::: DATA EXCERPTS
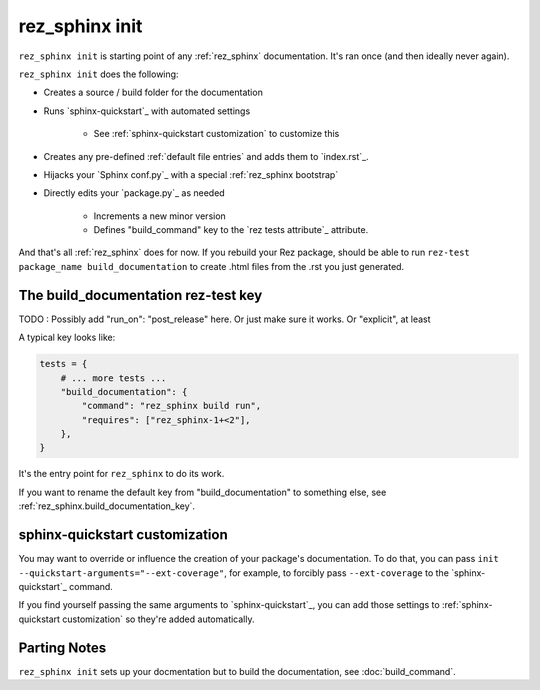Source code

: .. _rez_sphinx init:

###############
rez_sphinx init
###############

``rez_sphinx init`` is starting point of any :ref:`rez_sphinx` documentation.
It's ran once (and then ideally never again).

``rez_sphinx init`` does the following:

- Creates a source / build folder for the documentation
- Runs `sphinx-quickstart`_ with automated settings

    - See :ref:`sphinx-quickstart customization` to customize this

- Creates any pre-defined :ref:`default file entries` and adds them to `index.rst`_.
- Hijacks your `Sphinx conf.py`_ with a special :ref:`rez_sphinx bootstrap`
- Directly edits your `package.py`_ as needed

    - Increments a new minor version
    - Defines "build_command" key to the `rez tests attribute`_ attribute.

And that's all :ref:`rez_sphinx` does for now. If you rebuild your Rez package,
should be able to run ``rez-test package_name build_documentation`` to create
.html files from the .rst you just generated.


The build_documentation rez-test key
************************************

TODO : Possibly add "run_on": "post_release" here. Or just make sure it works.
Or "explicit", at least

A typical key looks like:

.. code-block:: python

   tests = {
       # ... more tests ...
       "build_documentation": {
           "command": "rez_sphinx build run",
           "requires": ["rez_sphinx-1+<2"],
       },
   }

It's the entry point for ``rez_sphinx`` to do its work.

If you want to rename the default key from "build_documentation" to something
else, see :ref:`rez_sphinx.build_documentation_key`.


sphinx-quickstart customization
*******************************

You may want to override or influence the creation of your package's
documentation.  To do that, you can pass ``init
--quickstart-arguments="--ext-coverage"``, for example, to forcibly pass
``--ext-coverage`` to the `sphinx-quickstart`_ command.

If you find yourself passing the same arguments to `sphinx-quickstart`_, you
can add those settings to :ref:`sphinx-quickstart customization` so they're
added automatically.


Parting Notes
*************

``rez_sphinx init`` sets up your docmentation but to build the documentation,
see :doc:`build_command`.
::::::
AIM OF THE TASK
Filter the records down to the lines containing the word "quickstart", and copy those.

YOUR SOLUTION
- Runs `sphinx-quickstart`_ with automated settings
    - See :ref:`sphinx-quickstart customization` to customize this
sphinx-quickstart customization
--quickstart-arguments="--ext-coverage"``, for example, to forcibly pass
``--ext-coverage`` to the `sphinx-quickstart`_ command.
If you find yourself passing the same arguments to `sphinx-quickstart`_, you
can add those settings to :ref:`sphinx-quickstart customization` so they're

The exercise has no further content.